Esquerdista diz que grupo "está longe de destruído" e que a única solução para o conflito colombiano é por meio de negociação política


SERGIO TORRES
DA SUCURSAL DO RIO

Jornalista de esquerda, diretor do semanário "Voz" e ex-mediador dos conflitos entre as Farc (Forças Armadas Revolucionárias da Colômbia) e o governo da Colômbia, Carlos Lozano, 60, defende que a guerrilha apresente publicamente uma proposta de paz, como forma de se confrontar à opção militarista do governo do presidente Álvaro Uribe.
Em entrevista à Folha, o membro do Birô Político do Comitê Central do Partido Comunista Colombiano e da Junta Nacional do Pólo Democrático Alternativo (PDA), frente de esquerda do país, usa dois adjetivos para definir como deveria ser essa proposta de paz: "clara" e "realista".
Para ele, a proposição guerrilheira seria o modo "de questionar a atual política justamente quando o governo colombiano quer fortalecer a guerra, a confrontação".
No Brasil para participar de um encontro mundial de comunistas, Lozano falou à Folha na noite de quarta passada, por cerca de 90 minutos, na ABI (Associação Brasileira de Imprensa), no Rio. Leia os principais trechos da conversa.

 

FOLHA - Com o sucesso do governo Uribe nas investidas recentes contra as Farc, a guerrilha está perto do fim?
CARLOS LOZANO
- Na Colômbia, hoje, não há solução para o conflito que não seja a solução negociada. As Farc deveriam neste momento fazer uma proposta clara e realista de paz, que é a maneira de questionar a atual política justamente quando o governo colombiano quer fortalecer a guerra, a confrontação. Cabe a todos nós trabalharmos pela paz, convencermos o governo, convencermos a guerrilha. A guerrilha é a mais afetada pela guerra. A guerrilha tem que fazer uma proposição muito realista, para uma paz digna, que permita à Colômbia fortalecer a democracia, fortalecer a justiça social, que são as causas do conflito.

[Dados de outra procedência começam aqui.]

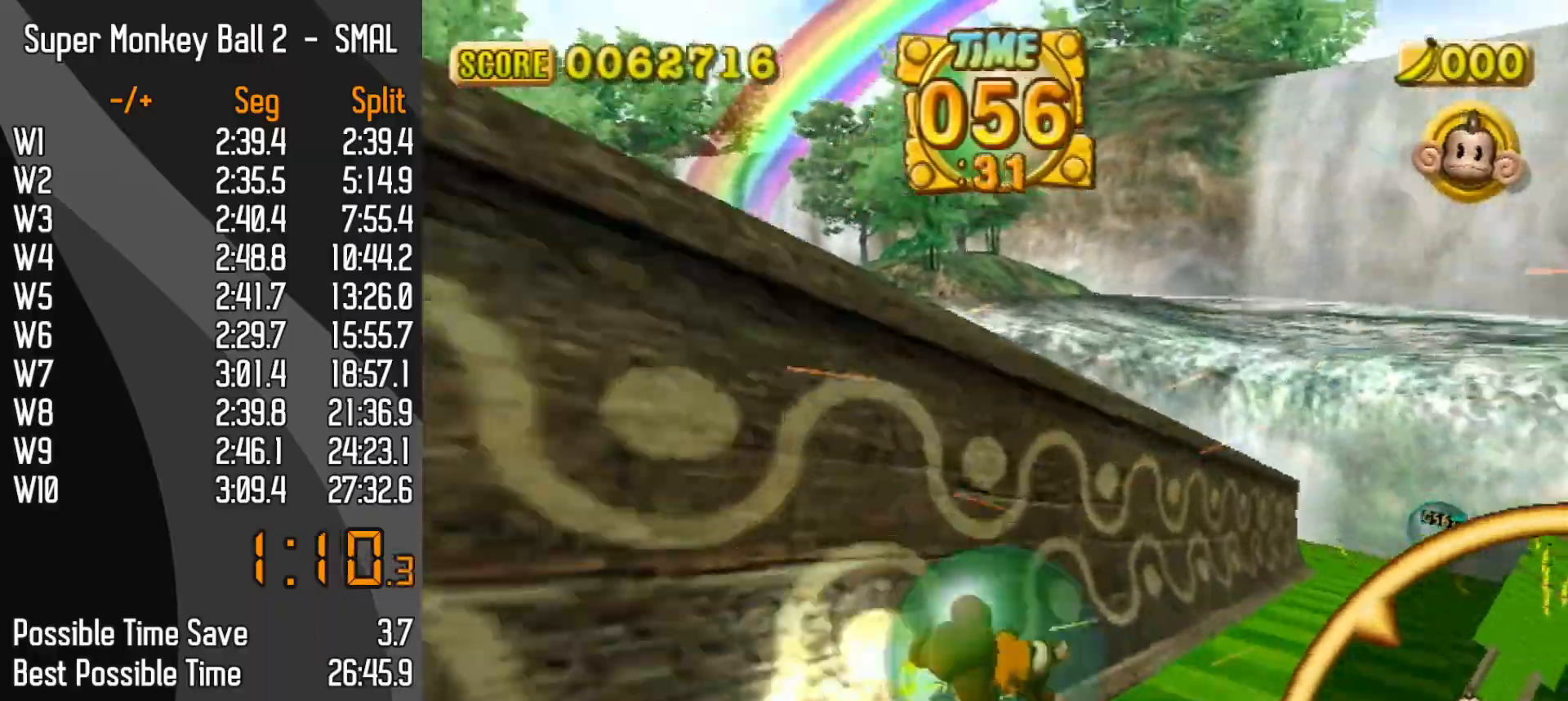
{"buttons": [], "left_stick": "up-left", "events": [[333, "left_stick", "up-left"]]}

FOLHA - A decisão de Uribe de privilegiar a força tem tido êxito. A guerrilha está enfraquecida?
LOZANO
- Uribe vem há seis anos tentando a derrota militar da guerrilha. Deu golpes muito fortes na guerrilha, como a morte de Raúl Reyes em território equatoriano e de outros chefes guerrilheiros importantes, além do resgate dos 15 reféns. Mas não significaram a derrota da guerrilha, que continua por todo o país, estabilizada na vida nacional, com presença territorial. O que demonstra que na Colômbia não há solução militar possível. A única saída é política, e isso vale para o governo. É um conflito de natureza política, econômica e social, assim deve ser tratado. Não é um conflito estritamente militar.

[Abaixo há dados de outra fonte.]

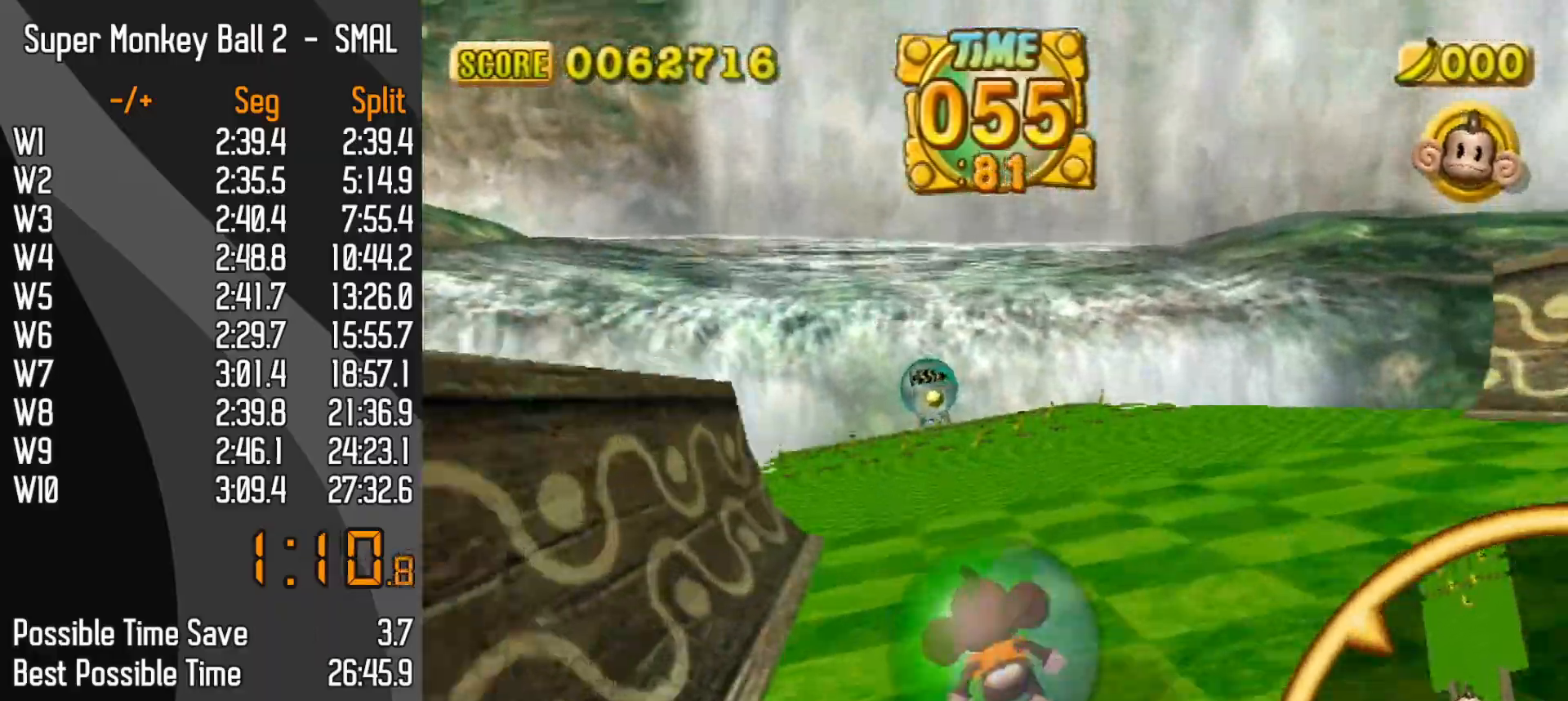
{"buttons": [], "left_stick": "up", "events": [[33, "left_stick", "up"]]}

FOLHA - As Farc vão conseguir substituir os líderes recentemente mortos?
LOZANO
- São golpes morais na guerrilha, mas ela tem demonstrado capacidade para rechaçá-los de imediato. Seu secretariado está funcionando completo. [Manuel] Marulanda morreu [em março passado] e imediatamente nomearam Alfonso Cano. Creio que mesmo sendo afetada pela persistente ação do Exército, a guerrilha está longe de ser destruída, como dizem os militares há 50 anos.

FOLHA - Qual sua participação nas negociações entre o governo e as Farc?
LOZANO
- Comecei a participar das negociações de paz quando do diálogo da guerrilha e do governo do presidente Andrés Pastrana, entre 1998 e 2002. Fui designado por acordo do governo com as Farc como membro da comissão de notáveis, pluralista, heterogênea politicamente. Tinha a finalidade de produzir informes para a mesa de diálogo para que a guerrilha e o governo buscassem a solução política do conflito, uma perspectiva certa de paz na Colômbia. Depois da ruptura do processo de paz e a vitória de Álvaro Uribe trabalhei em comissão criada para promover a troca das pessoas que estavam nos cárceres colombianos, guerrilheiros, por reféns em poder das Farc.

FOLHA - Até quando o sr. participou dessa comissão extra-oficial?
LOZANO
- Esse grupo não foi designado por ninguém, nem pelo governo nem pela guerrilha. Participaram algumas personalidades da vida nacional e parentes dos reféns, sobretudo Yolanda Pulecio, mãe de Ingrid Betancourt, e Marlene Oruela, presidente da Associação de Familiares de membros da Força Pública em poder das Farc. Trabalhamos na maioria das vezes sem o respaldo de Uribe. Por uma razão: Uribe tem mais interesse em uma saída de força, em operações militares de resgate e na derrota militar da guerrilha.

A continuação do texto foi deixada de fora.